Un visage impersonnel
Si la Vénus de Milo resplendit d’une beauté indiscutable, le rendu de son visage n’atteint pas le même niveau de plénitude. L’on y découvre d’harmonieuses proportions qui correspondent à celle du corps. La hauteur du front a la même dimension que la longueur du nez, laquelle est identique à celle du bas du visage qui va de la pointe du nez au bas du menton. Tandis que le nez dans le prolongement du front dessine ce profil grec dont la renommée n’est plus à faire. Mais les yeux sont sans expression et la bouche charnue ne traduit aucune émotion. Un visage n’est pas qu’un ensemble de proportions, même séduisantes. Il doit porter l’expression du caractère et des sentiments de la personne à laquelle il appartient ; sinon, il n’est le visage de personne et demeure un archétype sans intérêt autre que plastique.

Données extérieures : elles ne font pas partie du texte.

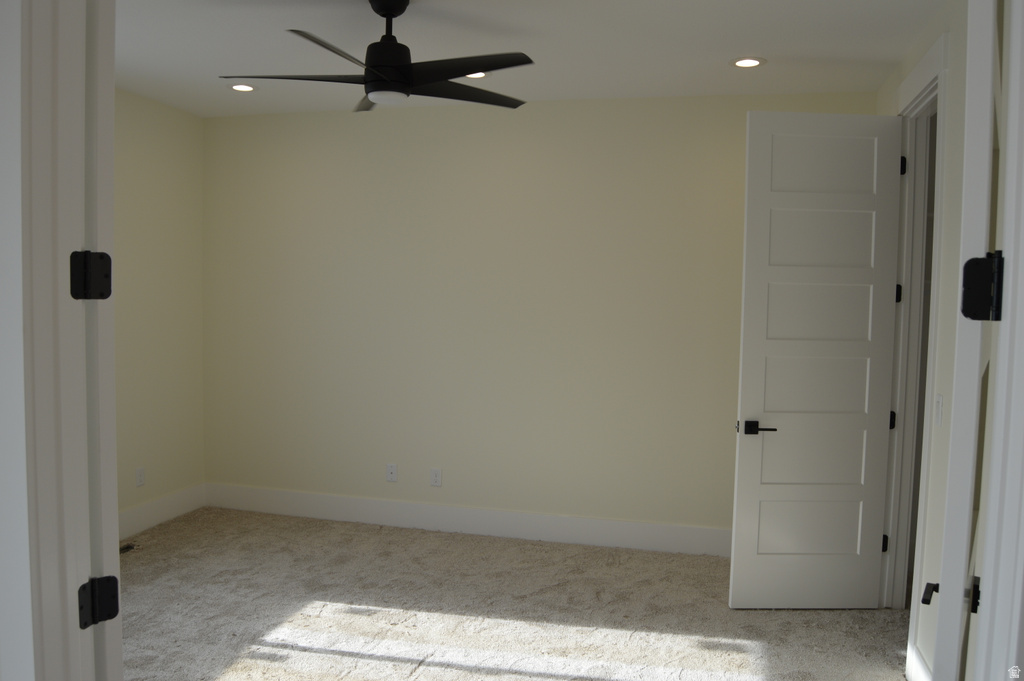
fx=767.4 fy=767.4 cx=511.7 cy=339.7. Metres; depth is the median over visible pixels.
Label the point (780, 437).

La comparaison que nous faisons ici avec Mademoiselle Fiocre de Carpeaux montre aisément à quel point la Vénus de Milo présente un visage anonyme sans expression particulière et sans émotion.

Tandis que l’œuvre de Carpeaux est le portrait de Mlle Fiocre, dont la finesse du cou accentue l’élégance et le port de tête d’une reine. Son visage a des proportions personnelles, son petit nez légèrement retroussé lui donne un air mutin, subtilement ironique et satisfait de lui-même que l’on retrouve à la commissure de ses lèvres. La hauteur de son front marque l’intelligence et la noblesse. Son visage est unique et révélateur de son âme. Cette primauté du visage et de la personnalisation de l’œuvre est la grande marque de la sculpture chrétienne.